- GIVEN INFORMATION -
_ _ _ _
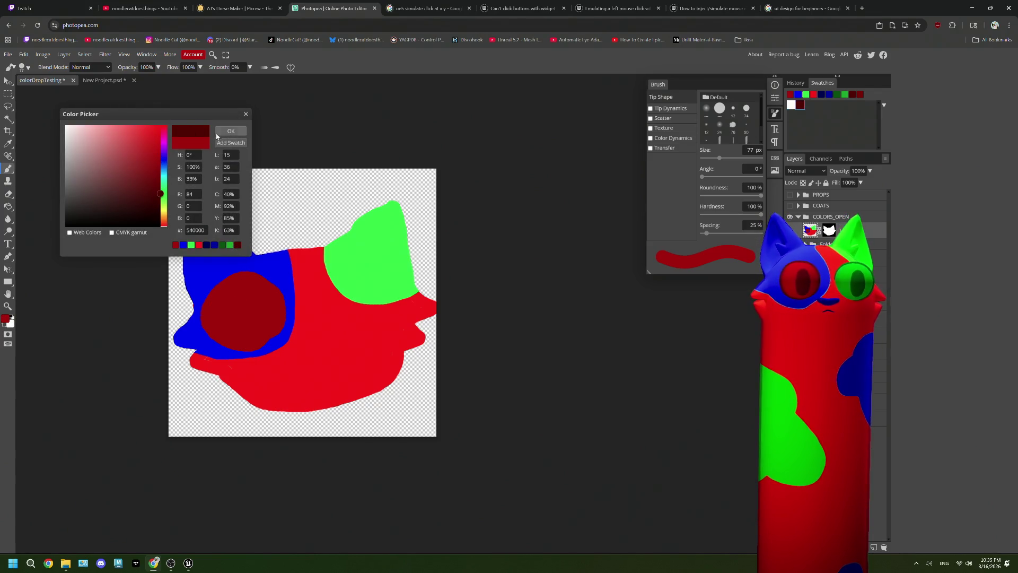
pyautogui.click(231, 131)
_ _ _ _
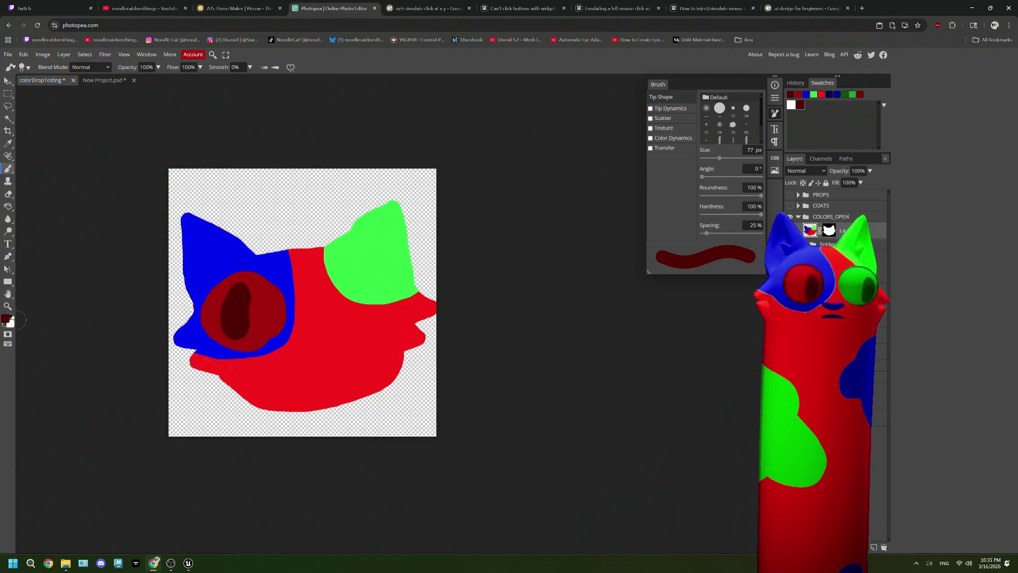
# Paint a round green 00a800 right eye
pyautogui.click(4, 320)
_ _ _ _
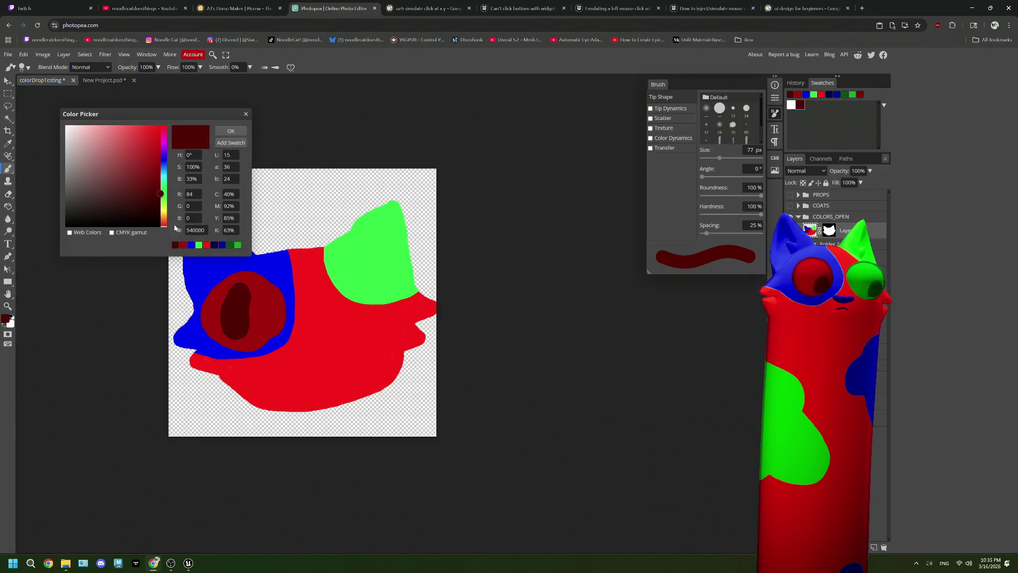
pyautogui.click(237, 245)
_ _ _ _
List each line of the records that holds the string "click".

pyautogui.click(231, 131)
pyautogui.click(4, 320)
pyautogui.click(237, 245)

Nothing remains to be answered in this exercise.